Middle–Late Ordovician (Darriwilian–Sandbian) decoupling of global sulfur and carbon cycles: Isotopic evidence from eastern and southern Laurentia

Abstract

Middle–Late Ordovician sequences from the Appalachian Basin and Arbuckle Mountain regions of North America were analyzed for carbonate-associated sulfate (δ34SCAS) and pyrite (δ34Spyr) paired with carbonate (δ13Ccarb) and organic matter (δ13Corg) chemostratigraphy. Two major negative drops in δ34SCAS (12‰ excursions) are recognized: the older decline in δ34SCAS occurs within the Histiodella holodentata–Phragmodus polonicus Conodont Zones and the younger drop is within the Cahabagnathus sweeti–Amorphognathus tvaerensis (Baltoniodus gerdae subzone) Zones. These overall these negative shifts in δ34SCAS have an antithetical relationship with positive shifts in δ34Spyr (~+10‰) and δ13Ccarb (~+2‰) recorded in the same successions.
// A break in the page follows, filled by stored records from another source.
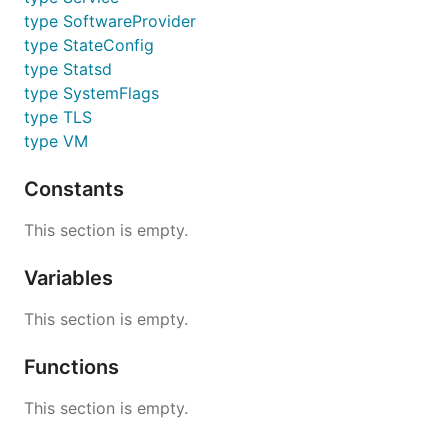
type SoftwareProvider
type StateConfig
type Statsd
type SystemFlags
type TLS
type VM
Constants
This section is empty.
Variables
This section is empty.
Functions
This section is empty.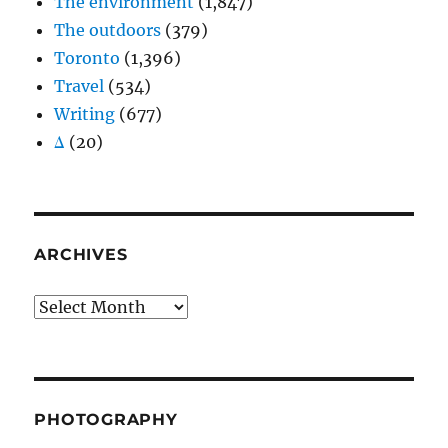
The environment
(1,847)
The outdoors
(379)
Toronto
(1,396)
Travel
(534)
Writing
(677)
Δ
(20)
ARCHIVES
Archives
PHOTOGRAPHY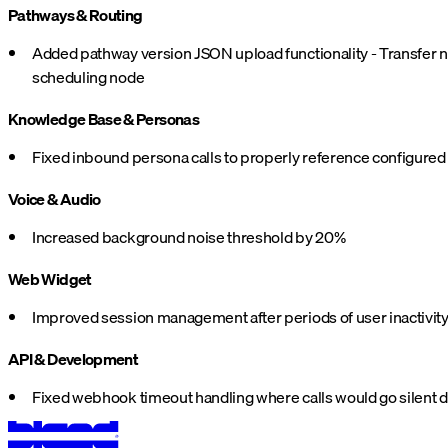
Pathways & Routing
Added pathway version JSON upload functionality - Transfer no
scheduling node
Knowledge Base & Personas
Fixed inbound persona calls to properly reference configure
Voice & Audio
Increased background noise threshold by 20%
Web Widget
Improved session management after periods of user inactivit
API & Development
Fixed webhook timeout handling where calls would go silent du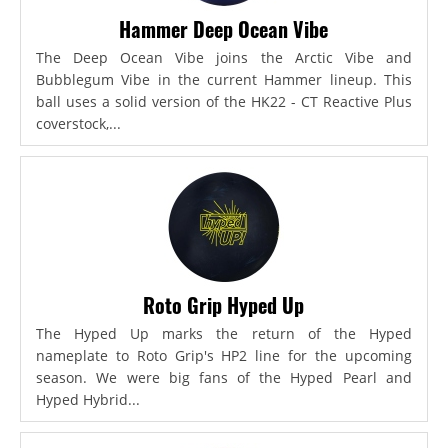
Hammer Deep Ocean Vibe
The Deep Ocean Vibe joins the Arctic Vibe and
Bubblegum Vibe in the current Hammer lineup. This
ball uses a solid version of the HK22 - CT Reactive Plus
coverstock,...
Roto Grip Hyped Up
The Hyped Up marks the return of the Hyped
nameplate to Roto Grip's HP2 line for the upcoming
season. We were big fans of the Hyped Pearl and
Hyped Hybrid...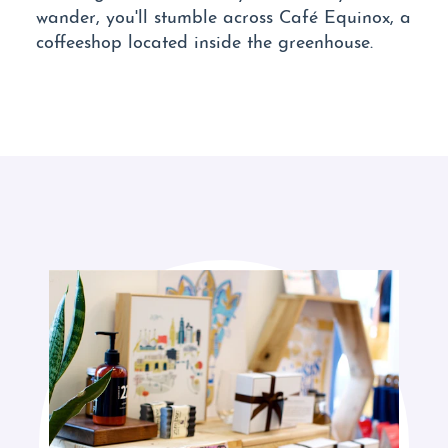
wander, you'll stumble across Café Equinox, a
coffeeshop located inside the greenhouse.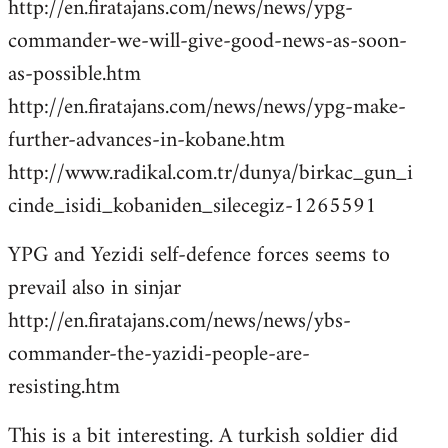
http://en.firatajans.com/news/news/ypg-
commander-we-will-give-good-news-as-soon-
as-possible.htm
http://en.firatajans.com/news/news/ypg-make-
further-advances-in-kobane.htm
http://www.radikal.com.tr/dunya/birkac_gun_i
cinde_isidi_kobaniden_silecegiz-1265591
YPG and Yezidi self-defence forces seems to
prevail also in sinjar
http://en.firatajans.com/news/news/ybs-
commander-the-yazidi-people-are-
resisting.htm
This is a bit interesting. A turkish soldier did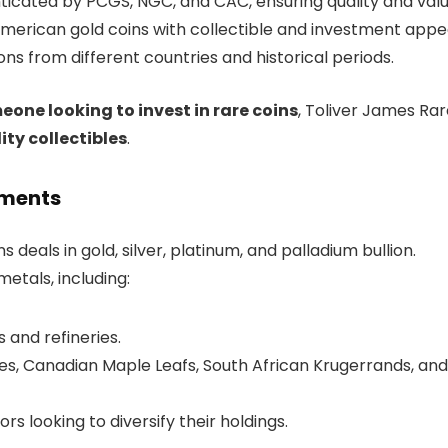
ticated by PCGS, NGC, and CAC, ensuring quality and valu
merican gold coins with collectible and investment appea
ons from different countries and historical periods.
one looking to invest in rare coins
, Toliver James Ra
ity collectibles
.
tments
s deals in gold, silver, platinum, and palladium bullion.
tals, including:
 and refineries.
s, Canadian Maple Leafs, South African Krugerrands, and
ors looking to diversify their holdings.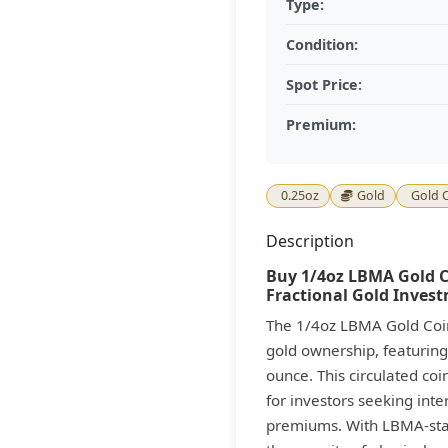
Type:
Condition:
Spot Price:
Premium:
0.25oz
Gold
Gold 
Description
Buy 1/4oz LBMA Gold Co
Fractional Gold Inves
The 1/4oz LBMA Gold Coin 
gold ownership, featuring
ounce. This circulated co
for investors seeking inte
premiums. With LBMA-stand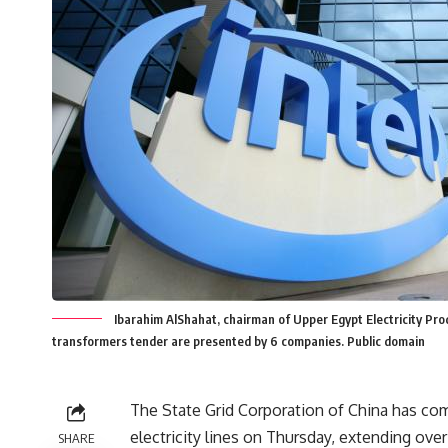
Ibarahim AlShahat, chairman of Upper Egypt Electricity Prod
transformers tender are presented by 6 companies. Public domain
The State Grid Corporation of China has co
electricity lines on Thursday, extending over
SHARE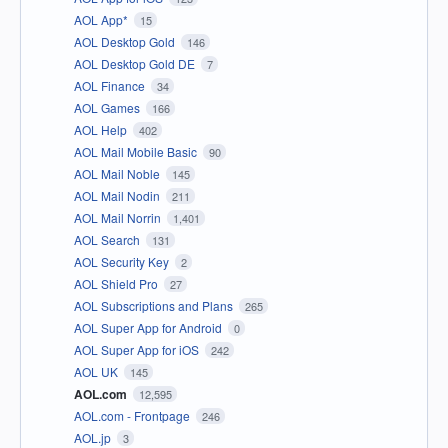
AOL App*
15
AOL Desktop Gold
146
AOL Desktop Gold DE
7
AOL Finance
34
AOL Games
166
AOL Help
402
AOL Mail Mobile Basic
90
AOL Mail Noble
145
AOL Mail Nodin
211
AOL Mail Norrin
1,401
AOL Search
131
AOL Security Key
2
AOL Shield Pro
27
AOL Subscriptions and Plans
265
AOL Super App for Android
0
AOL Super App for iOS
242
AOL UK
145
AOL.com
12,595
AOL.com - Frontpage
246
AOL.jp
3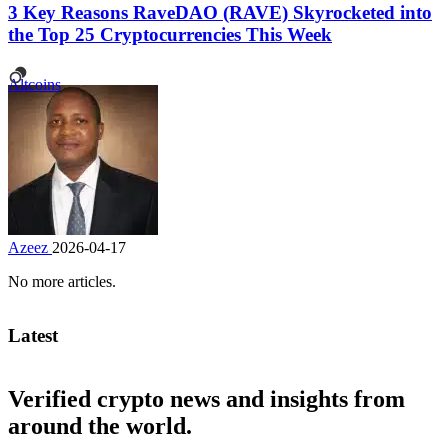
3 Key Reasons RaveDAO (RAVE) Skyrocketed into
the Top 25 Cryptocurrencies This Week
Altcoins
Azeez
2026-04-17
No more articles.
Latest
Verified crypto news and insights from
around the world.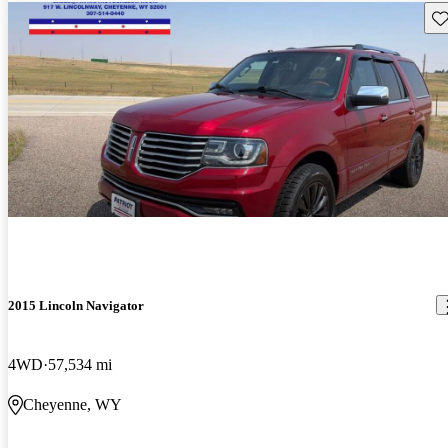
Sav
2015 Lincoln Navigator
4WD
57,534 mi
Cheyenne, WY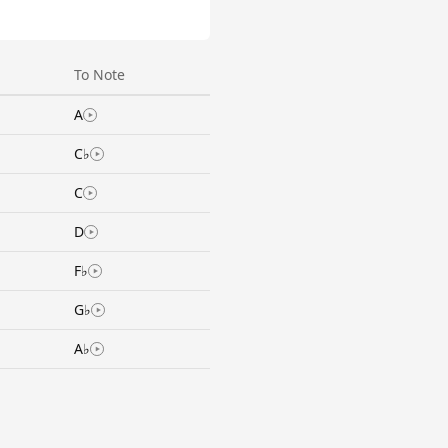
To Note
A
C♭
C
D
F♭
G♭
A♭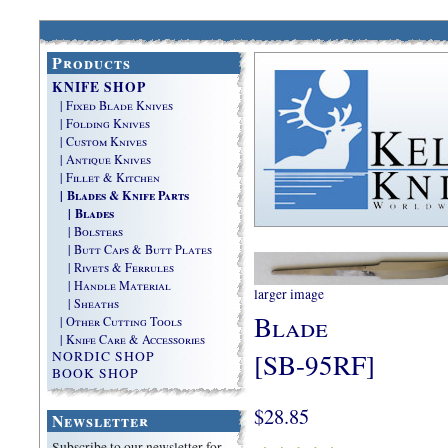
Products
KNIFE SHOP
| Fixed Blade Knives
| Folding Knives
| Custom Knives
| Antique Knives
| Fillet & Kitchen
| Blades & Knife Parts
| Blades
| Bolsters
| Butt Caps & Butt Plates
| Rivets & Ferrules
| Handle Material
larger image
| Sheaths
Blade
| Other Cutting Tools
| Knife Care & Accessories
[SB-95RF]
NORDIC SHOP
BOOK SHOP
$28.85
Newsletter
Subscribe to our newsletter for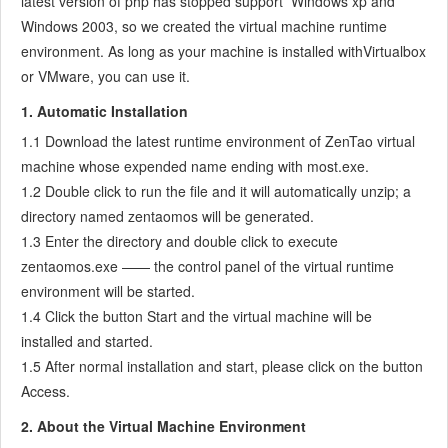
latest version of php has stopped support Windows xp and
7.3.5
Notes for Writing a Story
Windows 2003, so we created the virtual machine runtime
7.3.6
Product Module
environment. As long as your machine is installed withVirtualbox
7.3.7
Release Plan
or VMware, you can use it.
7.3.8
Create a Release
1. Automatic Installation
7.3.9
Roadmap
1.1 Download the latest runtime environment of ZenTao virtual
7.3.10
Manage Documents
machine whose expended name ending with most.exe.
7.3.11
Product Meetings
1.2 Double click to run the file and it will automatically unzip; a
7.3.12
Project Management, Presentation and Summary
directory named zentaomos will be generated.
7.3.13
Story Reports
1.3 Enter the directory and double click to execute
7.4
Project Manager
zentaomos.exe —— the control panel of the virtual runtime
7.5
Development Team
environment will be started.
7.5.1
Project planning meeting and decompose tasks
1.4 Click the button Start and the virtual machine will be
7.5.2
Claim and update Tasks
installed and started.
7.5.3
Create a Build
1.5 After normal installation and start, please click on the button
7.5.4
Access.
Test Task
7.5.5
Resolve a Bug
2. About the Virtual Machine Environment
7.5.6
Manage Documents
The older negative δ34SCAS shift is coincident with the widely documented mid-Darriwilian δ13C excursion (MDICE), and the younger negative δ34SCAS shift is coincident with another positive δ13Ccarb shift in the early Sandbian. Geochemical modeling of these sulfur isotope shifts suggests that a decrease in the global rate of pyrite burial or isotope fractionation between seawater sulfate and sedimentary pyrite could account for these negative δ34SCAS trends. Additionally, a substantial increase in the weathering flux of pyrite to the global oceans could also explain these secular sulfur isotope trends. While increased crustal weathering is broadly consistent with a sea-level lowstand, and the seawater 87Sr/86Sr isotope record of change in continental weathering in the late Darriwilian Stage of the Ordovician, geologic and geochemical proxy evidence do not support distinct pulses of continental weathering required to generate two separate negative shifts in δ34SCAS. These antithetical isotope trends may be best explained by changes in the marine redox state that significantly reduced microbially mediated pyrite burial and organic matter remineralization rates. Pulses of oceanic ventilation would have expanded habitable environments for marine organisms, and thus is broadly consistent with major increases in biodiversification during this period of the Ordovician.